In this cohort study, valproate was associated with the highest risk of developing T2D in adults. The comparative safety was generally similar in children, but estimates were small and variable. In the absence of randomized trials, emulating target trials within health care databases can generate the age-specific drug safety data needed to inform treatment decision-making.
抗惊厥情绪稳定剂治疗与体重增加风险增加有关,但人们对 2 型糖尿病(T2D)发展风险知之甚少。
通过模拟目标试验,评估抗惊厥情绪稳定剂在成人和儿童中治疗 T2D 的相对安全性。
设计、设置和参与者:这项观察性队列研究使用了 IBM MarketScan(2010-2019 年)的数据,随访期为 5 年。该研究的全国性美国商业保险患者样本包括接受抗惊厥情绪稳定剂治疗的儿童(年龄 10-19 岁)和成人(年龄 20-65 岁)。数据于 2020 年 8 月至 2021 年 5 月进行分析。

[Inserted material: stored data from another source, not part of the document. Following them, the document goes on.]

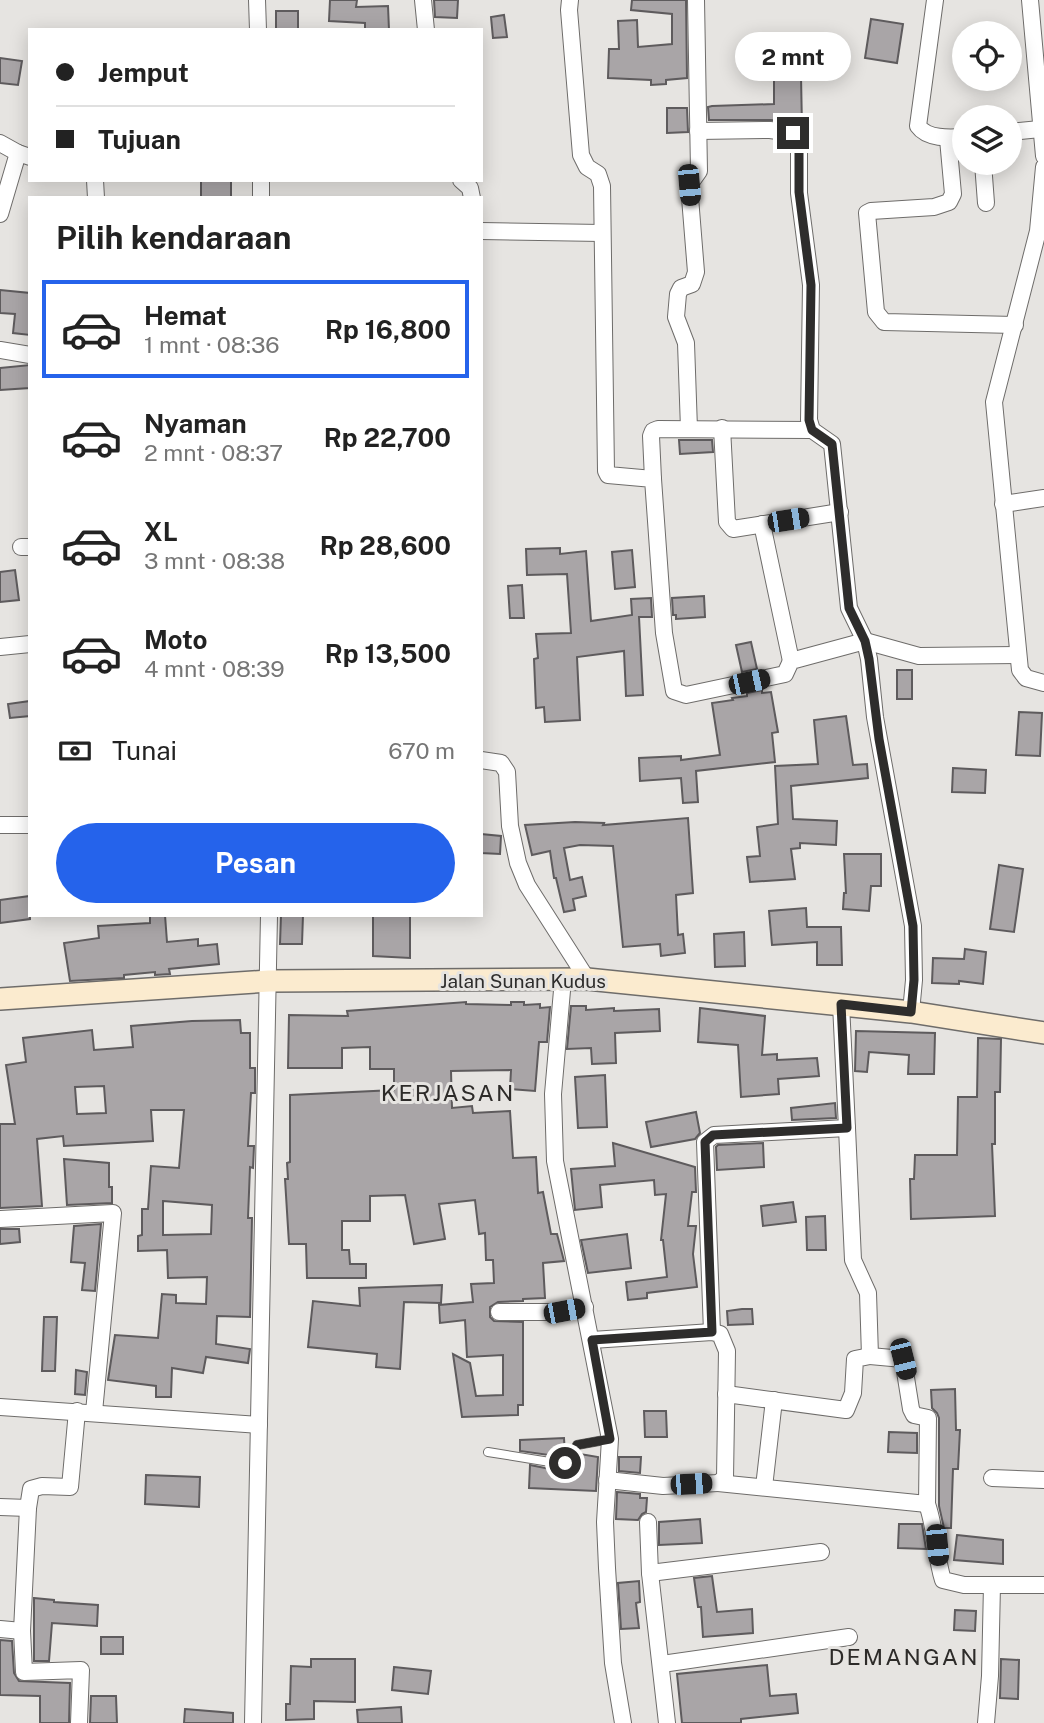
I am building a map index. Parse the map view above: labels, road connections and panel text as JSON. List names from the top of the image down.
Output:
{
  "streets": {
    "main road": ["Jalan Sunan Kudus"]
  },
  "districts": ["KERJASAN", "DEMANGAN"],
  "page": {
    "banner": ["Jemput", "Tujuan"],
    "bubble": "2 mnt",
    "heading": "Pilih kendaraan",
    "list": [
      {
        "name": "Hemat",
        "note": "1 mnt · 08:36",
        "value": "Rp 16,800"
      },
      {
        "name": "Nyaman",
        "note": "2 mnt · 08:37",
        "value": "Rp 22,700"
      },
      {
        "name": "XL",
        "note": "3 mnt · 08:38",
        "value": "Rp 28,600"
      },
      {
        "name": "Moto",
        "note": "4 mnt · 08:39",
        "value": "Rp 13,500"
      }
    ],
    "pay": ["Tunai", "670 m"],
    "buttons": "Pesan"
  }
}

卡马西平、拉莫三嗪、奥卡西平或丙戊酸的起始和持续使用。
随访期间 T2D 的发病情况。加权汇总逻辑回归用于估计卡马西平、拉莫三嗪、奥卡西平和丙戊酸的起始和持续使用与 T2D 发病风险之间的关联。使用逆概率权重来控制基于基线和随时间变化的混杂因素以及随访丢失的影响。
分析包括 274206 名成年人(159428 名女性[58%];平均[SD]年龄,39.9[13.2]岁)和 74005 名儿童(38672 名女孩[52%];平均[SD]年龄,15.6[2.6]岁)开始接受抗惊厥情绪稳定剂治疗。在成年人中,与拉莫三嗪相比,丙戊酸的起始治疗与 T2D 发病风险增加相关(5 年风险差异[RD],1.17%;95%CI,0.66%至 1.76%)。与起始拉莫三嗪相比,需要 87 名患者起始丙戊酸治疗才能在 5 年内有 1 名患者患上 T2D。当评估治疗持续时间的关联时,点估计值相似(5 年 RD,1.99%;95%CI,-0.64%至 5.31%)。与拉莫三嗪相比,比较卡马西平和奥卡西平的估计关联较小且更具变异性。在儿童中,RD 更小且更具变异性(与拉莫三嗪相比,奥卡西平起始治疗的 5 年 RD 为 0.29%;95%CI,-0.12%至 0.69%;与拉莫三嗪相比,丙戊酸起始治疗的 5 年 RD 为 0.18%;95%CI,-0.09%至 0.49%)。
在这项队列研究中,丙戊酸与成年人 T2D 发病风险的相关性最高。在儿童中,相对安全性通常相似,但估计值较小且变异性较大。在没有随机试验的情况下,在医疗保健数据库中模拟目标试验可以生成特定年龄的药物安全性数据,以辅助治疗决策。